→ TASK BRIEF
Find "These tools help" and "Drug allergy investigations" in the records below. Copy the lines holding them and every line between, exactly, and no others.

→ GIVEN DATA
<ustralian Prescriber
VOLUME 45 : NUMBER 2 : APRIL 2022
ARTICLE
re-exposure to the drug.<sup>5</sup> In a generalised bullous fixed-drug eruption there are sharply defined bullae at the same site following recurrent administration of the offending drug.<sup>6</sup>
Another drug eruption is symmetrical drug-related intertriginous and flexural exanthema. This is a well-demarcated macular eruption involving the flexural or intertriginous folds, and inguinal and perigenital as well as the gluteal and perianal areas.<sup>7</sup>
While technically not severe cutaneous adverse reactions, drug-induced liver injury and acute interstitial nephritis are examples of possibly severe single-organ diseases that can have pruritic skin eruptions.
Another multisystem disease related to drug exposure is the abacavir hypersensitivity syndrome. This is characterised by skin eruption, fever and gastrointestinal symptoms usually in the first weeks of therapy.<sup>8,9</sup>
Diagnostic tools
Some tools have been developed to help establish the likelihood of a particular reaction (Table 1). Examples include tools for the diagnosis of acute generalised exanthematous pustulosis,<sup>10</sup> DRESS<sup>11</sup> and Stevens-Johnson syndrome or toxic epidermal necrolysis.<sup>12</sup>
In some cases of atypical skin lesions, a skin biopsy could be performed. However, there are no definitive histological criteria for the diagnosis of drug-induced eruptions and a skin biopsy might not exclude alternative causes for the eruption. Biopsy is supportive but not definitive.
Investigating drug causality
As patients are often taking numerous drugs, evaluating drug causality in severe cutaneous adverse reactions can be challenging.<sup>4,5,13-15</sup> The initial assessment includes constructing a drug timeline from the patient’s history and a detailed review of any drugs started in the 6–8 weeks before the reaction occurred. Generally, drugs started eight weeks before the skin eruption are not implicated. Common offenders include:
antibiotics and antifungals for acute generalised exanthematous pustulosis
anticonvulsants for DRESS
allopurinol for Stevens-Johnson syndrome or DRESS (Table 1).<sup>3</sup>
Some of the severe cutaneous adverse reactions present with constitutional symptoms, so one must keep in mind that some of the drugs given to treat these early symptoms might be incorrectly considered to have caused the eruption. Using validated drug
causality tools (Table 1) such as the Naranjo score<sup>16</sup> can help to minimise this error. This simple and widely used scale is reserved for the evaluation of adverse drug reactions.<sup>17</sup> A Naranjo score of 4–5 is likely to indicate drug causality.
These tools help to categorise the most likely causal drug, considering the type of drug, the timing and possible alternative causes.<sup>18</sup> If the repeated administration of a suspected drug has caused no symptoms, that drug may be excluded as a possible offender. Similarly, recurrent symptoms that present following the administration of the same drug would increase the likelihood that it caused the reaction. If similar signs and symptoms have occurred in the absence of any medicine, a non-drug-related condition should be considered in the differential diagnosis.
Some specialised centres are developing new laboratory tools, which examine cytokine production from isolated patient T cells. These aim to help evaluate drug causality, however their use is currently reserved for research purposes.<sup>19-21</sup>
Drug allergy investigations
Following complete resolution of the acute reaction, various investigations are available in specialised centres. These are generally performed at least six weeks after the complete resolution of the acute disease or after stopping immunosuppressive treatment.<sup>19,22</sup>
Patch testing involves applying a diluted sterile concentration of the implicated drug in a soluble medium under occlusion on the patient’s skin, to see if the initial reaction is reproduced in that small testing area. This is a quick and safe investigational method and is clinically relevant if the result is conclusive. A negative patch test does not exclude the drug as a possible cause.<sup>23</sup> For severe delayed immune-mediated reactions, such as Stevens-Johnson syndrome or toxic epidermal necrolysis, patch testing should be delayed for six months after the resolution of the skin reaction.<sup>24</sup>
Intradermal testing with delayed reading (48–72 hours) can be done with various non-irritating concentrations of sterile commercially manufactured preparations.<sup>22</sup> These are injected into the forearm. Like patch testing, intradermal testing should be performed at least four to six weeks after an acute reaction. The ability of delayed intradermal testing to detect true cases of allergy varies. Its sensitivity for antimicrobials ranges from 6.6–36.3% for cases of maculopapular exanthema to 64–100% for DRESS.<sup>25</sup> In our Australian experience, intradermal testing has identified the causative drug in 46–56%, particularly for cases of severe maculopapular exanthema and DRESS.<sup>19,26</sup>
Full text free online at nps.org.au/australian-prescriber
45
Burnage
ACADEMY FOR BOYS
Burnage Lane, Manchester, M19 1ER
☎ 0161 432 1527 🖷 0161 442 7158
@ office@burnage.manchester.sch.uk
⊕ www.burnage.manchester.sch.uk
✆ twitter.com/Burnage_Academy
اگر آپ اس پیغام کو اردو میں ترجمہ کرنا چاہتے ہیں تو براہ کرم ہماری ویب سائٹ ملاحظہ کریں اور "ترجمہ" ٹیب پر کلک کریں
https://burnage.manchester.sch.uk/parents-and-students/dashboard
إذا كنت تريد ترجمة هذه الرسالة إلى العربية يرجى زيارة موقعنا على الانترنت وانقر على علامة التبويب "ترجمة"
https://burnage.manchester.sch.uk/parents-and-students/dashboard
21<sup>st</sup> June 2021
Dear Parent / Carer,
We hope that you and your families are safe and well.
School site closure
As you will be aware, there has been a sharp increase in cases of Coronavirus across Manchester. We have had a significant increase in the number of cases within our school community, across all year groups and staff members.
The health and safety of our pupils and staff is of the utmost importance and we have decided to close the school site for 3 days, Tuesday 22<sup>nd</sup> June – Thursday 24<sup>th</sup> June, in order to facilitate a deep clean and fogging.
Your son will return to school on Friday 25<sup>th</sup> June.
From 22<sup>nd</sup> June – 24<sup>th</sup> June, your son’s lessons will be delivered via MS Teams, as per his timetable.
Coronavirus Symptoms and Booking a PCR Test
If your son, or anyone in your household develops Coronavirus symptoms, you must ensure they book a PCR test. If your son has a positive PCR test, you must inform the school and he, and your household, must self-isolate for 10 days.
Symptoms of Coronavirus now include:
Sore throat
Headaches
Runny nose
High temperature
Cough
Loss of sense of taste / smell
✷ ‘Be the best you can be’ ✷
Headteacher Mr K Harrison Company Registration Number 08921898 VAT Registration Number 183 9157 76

→ RESULT
These tools help to categorise the most likely causal drug, considering the type of drug, the timing and possible alternative causes.<sup>18</sup> If the repeated administration of a suspected drug has caused no symptoms, that drug may be excluded as a possible offender. Similarly, recurrent symptoms that present following the administration of the same drug would increase the likelihood that it caused the reaction. If similar signs and symptoms have occurred in the absence of any medicine, a non-drug-related condition should be considered in the differential diagnosis.
Some specialised centres are developing new laboratory tools, which examine cytokine production from isolated patient T cells. These aim to help evaluate drug causality, however their use is currently reserved for research purposes.<sup>19-21</sup>
Drug allergy investigations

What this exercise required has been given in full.